First, he said it was because of Missouri, not me. Then he said it was because she accepted him for who he was, while I did not. This meant it was my fault, not his. In some ways, he was right. I had wanted him to be happy in Missouri, to be happy with me, but he never was. I had wanted him to get a job.
“There’s something else,” he said, and stopped. “When you turned on me in Kansas because I had lied about some little thing from my past, I felt I could never tell you the rest. I thought you would never accept me. That was nothing.” He was talking about the women he had loved and the children he may or may not have had with them. A whole life before me of things that scared me, some of which had been changed because it scared me. Keith had a crazy drug-filled youth.

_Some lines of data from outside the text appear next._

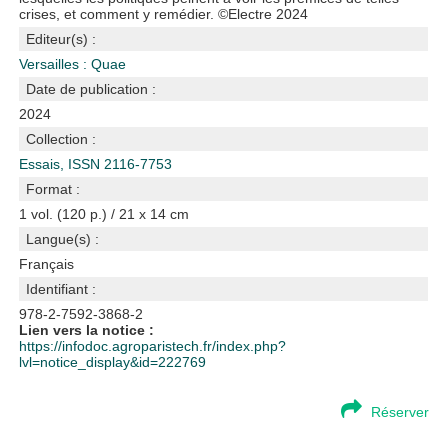
crises, et comment y remédier. ©Electre 2024
Editeur(s) :
Versailles : Quae
Date de publication :
2024
Collection :
Essais, ISSN 2116-7753
Format :
1 vol. (120 p.) / 21 x 14 cm
Langue(s) :
Français
Identifiant :
978-2-7592-3868-2
Lien vers la notice :
https://infodoc.agroparistech.fr/index.php?
lvl=notice_display&id=222769
Réserver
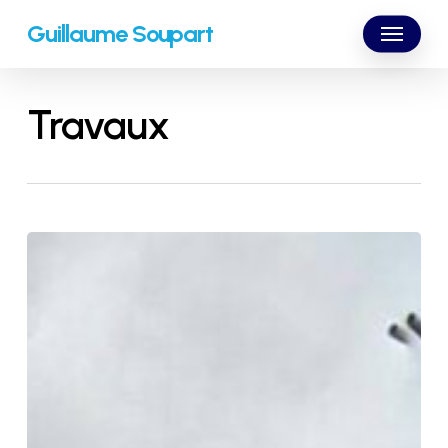
Skip
Menu
Guillaume Soupart
to
main
content
Travaux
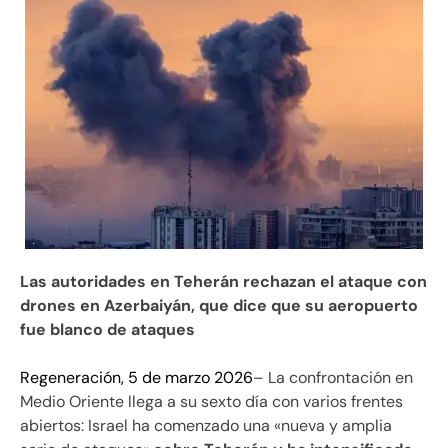
Las autoridades en Teherán rechazan el ataque con
drones en Azerbaiyán, que dice que su aeropuerto
fue blanco de ataques
Regeneración, 5 de marzo 2026
– La confrontación en
Medio Oriente llega a su sexto día con varios frentes
abiertos: Israel ha comenzado una «nueva y amplia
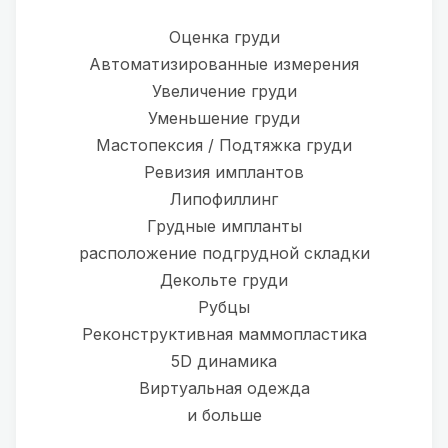
Оценка груди
Автоматизированные измерения
Увеличение груди
Уменьшение груди
Мастопексия / Подтяжка груди
Ревизия имплантов
Липофиллинг
Грудные импланты
расположение подгрудной складки
Декольте груди
Рубцы
Реконструктивная маммопластика
5D динамика
Виртуальная одежда
и больше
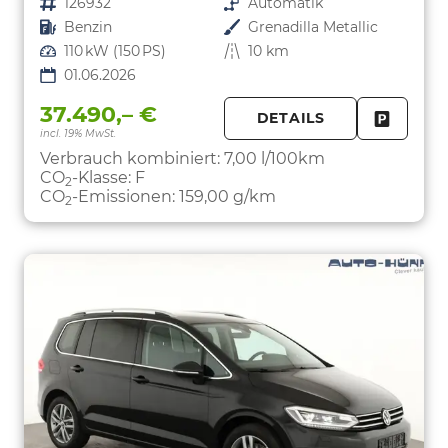
Fahrzeugnr.
126932
Getriebe
Automatik
Kraftstoff
Benzin
Außenfarbe
Grenadilla Metallic
Leistung
110 kW (150 PS)
Kilometerstand
10 km
01.06.2026
37.490,– €
DETAILS
incl. 19% MwSt.
FAHRZE
PARKEN
Verbrauch kombiniert:
7,00 l/100km
CO
-Klasse:
F
2
CO
-Emissionen:
159,00 g/km
2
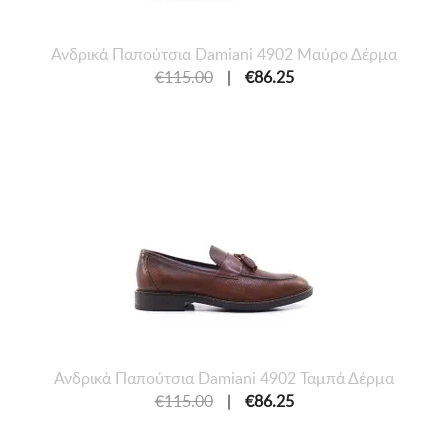
Ανδρικά Παπούτσια Damiani 4902 Μαύρο Δέρμα
€115.00
|
€86.25
Ανδρικά Παπούτσια Damiani 4902 Ταμπά Δέρμα
€115.00
|
€86.25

“What else didn’t you tell me?” I asked, calmed by his solemn, sad tone. It was his childhood, he said, a story as long as Kansas, and he slowly began to unravel it for me.
Because he was afraid of his father as an adolescent, he said, he ran away from home and was taken in by men who were not good to him, men who offered drugs and more. By the end of his tale, we were both curled in a ball on the floor crying. “I’ve never told anyone this. It feels like a basketball floating to the surface inside me,” he said. “A huge weight has been lifted.” That weight was transferred, then, from him to me. I had no idea such things happened in the world. How could I not love this poor, fearful, abandoned boy, this son?